Вакер на сей раз хмыкнул.
— Почему же — «никак»? — встречный вопрос не затронул старика.
— Комиссара Житора я видел не в губкоме, — проговорил он с какой-то сухой односложностью. — Комиссара Житора я видел в станице Изобильной. Вот так, как вы теперь, он был передо мной. Но не сидел, а стоял. Упал на колени…
У Вакера напружились лицевые мускулы, выражение любопытства сделалось откровенно грубым. Мысль о старческих причудах, о сумасшедшей тяге к россказням не вязалась с тем впечатлением, которое сейчас производил Пахомыч. Однако Юрий изобразил полноту сомнений:
— Вон даже как!.. Казнить велели… — он издевательски усмехнулся и доел пончик.

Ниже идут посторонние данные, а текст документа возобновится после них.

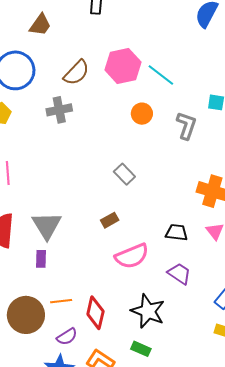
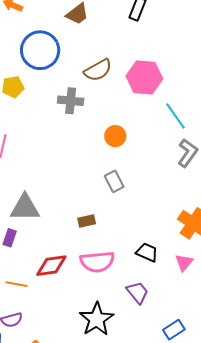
cyan line: (161, 75) -> (175, 116), moved
orange circle: (142, 114) -> (115, 136), moved
gray triangle: (47, 225) -> (25, 208), turned 44
red diamond: (95, 313) -> (51, 266), moved, turned 52

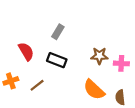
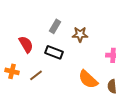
brown star: (99, 56) -> (80, 34), moved
orange cross: (11, 81) -> (12, 71), turned 32

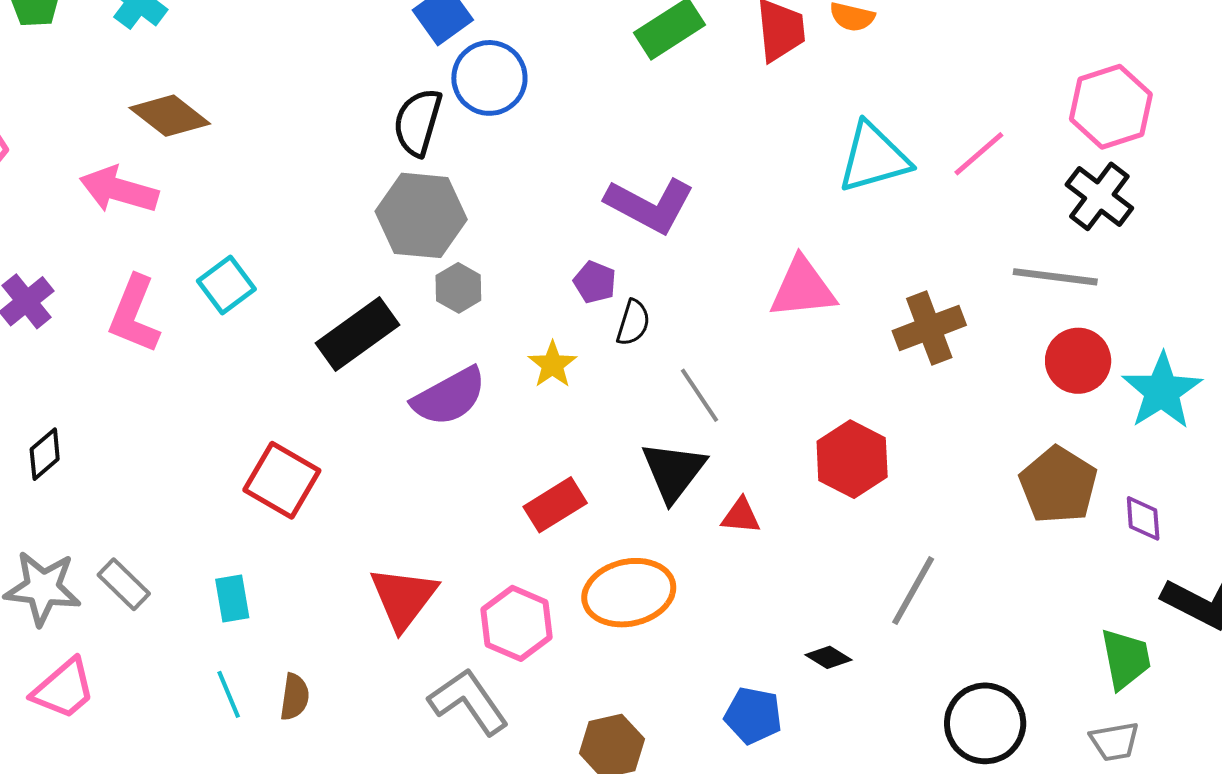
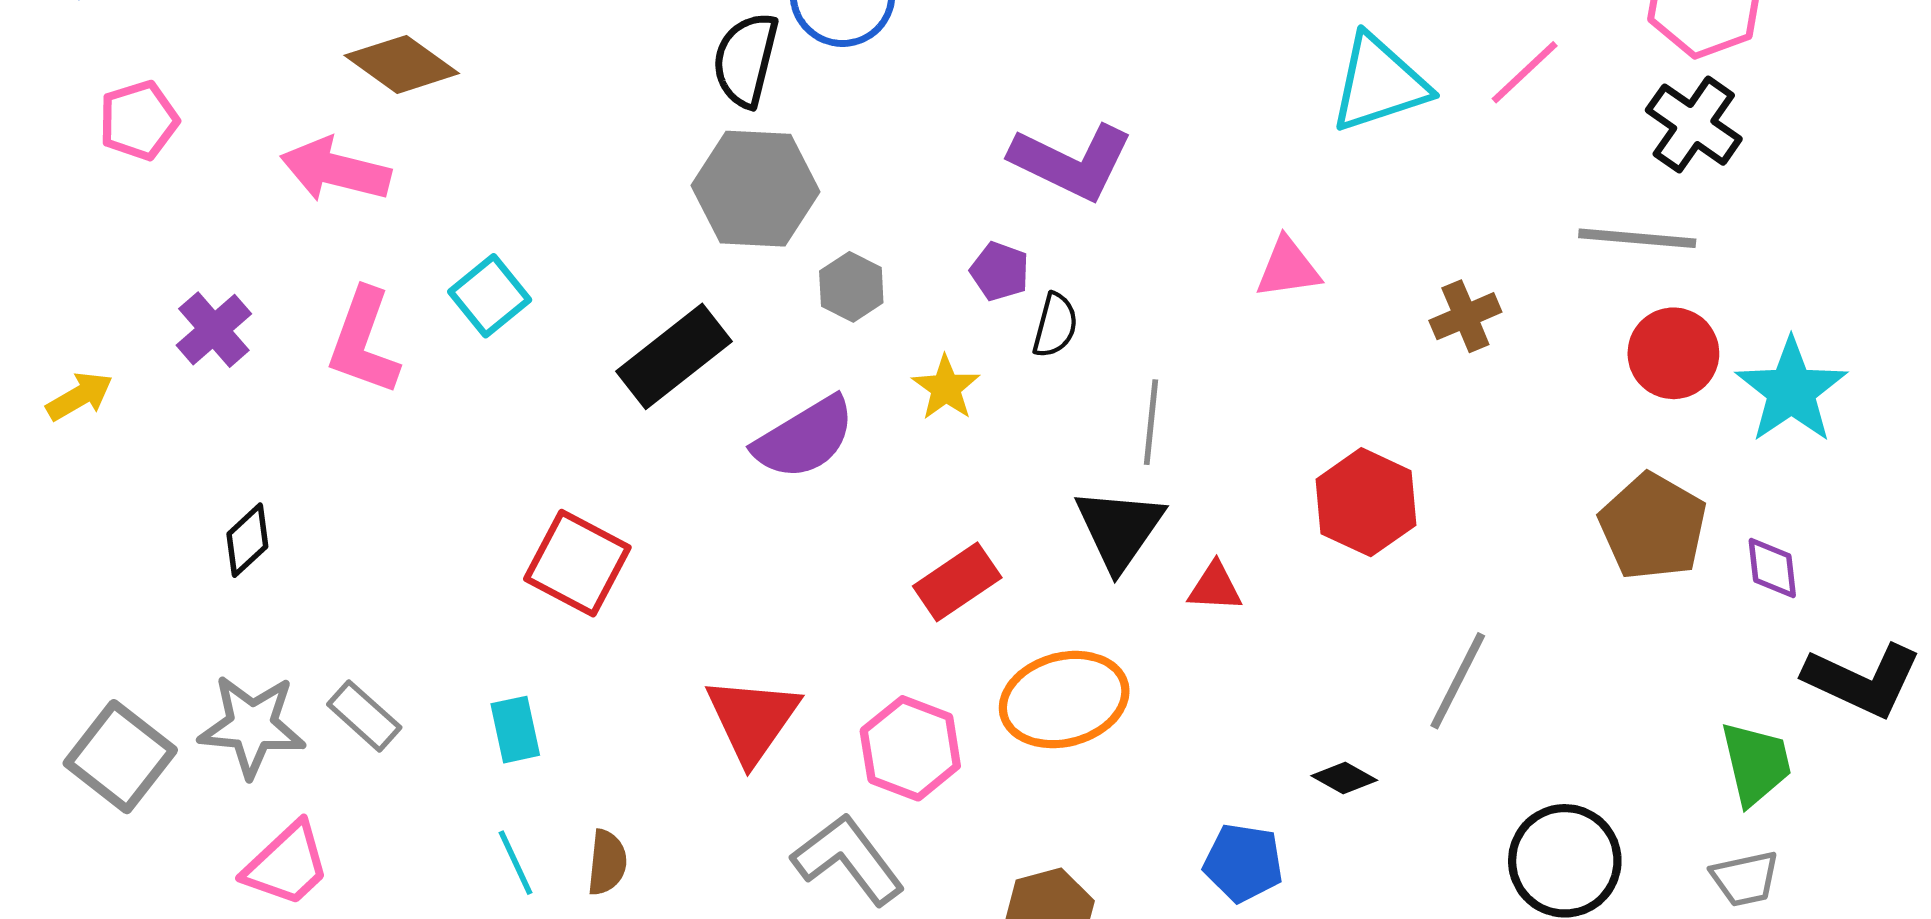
gray hexagon: (458, 288) -> (851, 287), moved
pink triangle: (803, 288) -> (1288, 268), size x0.7
brown cross: (929, 328) -> (1465, 316), size x0.7
gray line: (699, 395) -> (1151, 422), turned 42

— Лошадь его убило, — тоном формального отчёта продолжил старик. — Он остался лежать, думая: авось примут за мёртвого… Но кто же такого комиссара без осмотра оставит? Подвели его ко мне, и он стал убеждать, чтобы ему сохранили жизнь. Его, дескать, можно выгодно обменять: в Оренбурге среди арестованных есть важные персоны. Если этого мало — убеждал меня — то он готов объявить, что переходит на нашу сторону…
Вакер смотрел с нарочитым презрительно-мрачным неверием, словно говоря: «Не хватит комедиянничать с трагедией?!»
Пахомыч ушёл в себя, словно щепетильно стремясь передать всё возможно точнее:
— Я не отвечал, и он упал на колени. Призывал: живой — он будет нашим козырем! Его имя знает весь край! — старик повернулся на табуретке вполоборота к гостю и простёр руку вперёд и вверх: — Вот так он руку протянул ко мне… убеждал, как будет нам полезно, что он — на нашей стороне, какое это воздействие на массы… В глазах — жгучая мольба, на подбородке жилка бьётся, и сколько задушевности в голосе: «Я прошу вас поня-а-ть!»
«Было!» — полоснуло Вакера, который, впрочем, уже ощущал, что слушает не вымысел. Так и подмыла едкая, относящаяся к Марату ирония. Расчувствовавшись за выпивкой в гостинице, тот живописал, сколь трогательно-бережно хранит в себе образ его отца Пахомыч. Говорил Марат и об этой запомнившейся старику жилке на подбородке комиссара. И те же самые слова отца повторил: «Я прошу вас поня-а-ть!»
Впоследствии Юрий не раз повеселится над тем, как ему объяснил отцовский возглас Марат: «Имелось в виду понять, что жизнь при социализме — это ни на что не похожая заря».
Пахомыч не спеша собрался с мыслями.
— Не могли мы его обменивать. Отряд наш образовался только на момент. Да и не пошли бы коммунисты на обмен. У них… у вас, — уточнил он не без ехидцы, — незаменимых людей нет. Окружили бы и прихлопнули нас — пусть Житор и умри.
Вакер, боясь помешать рассказу, окаменев во внимании, молчал, и Пахомыч продолжил:
— Славу свою комиссар приукрасил. Кто бы её простил ему, хоть и объяви он себя, из страха, на нашей стороне? Слава-то у него была такого убийцы кровавого и глумливого, какого и не знал наш край. Потому я сказал ему: «Сейчас вас казнят!» Он повёл себя, как такому убийце и подходит: заюлил, с колен не вставая, заметался — к одному нашему, к другому, к третьему… за одежду хватает, вымаливает жизнь…
Тут рассказчик сделал отступление:
— А у нас старшой их конной разведки был. Житор впереди отряда разведку в станицу направил. Наши старики, с непокрытыми головами, встретили её — пригласили выпить и закусить. Четверти с самогоном в руках. Разведчики не отказались. А как вошли во двор: попали под дула. — Пахомыч развёл руки и изобразил объятие. — Вот так — со всех сторон — взяли мы их на мушку. Сдались они без лишнего слова.
Вакер услышал, как командир разведчиков и один из его людей — в обмен на жизнь — согласились выехать с казаками к своим и издали просигналить: в станице безопасно, можно входить!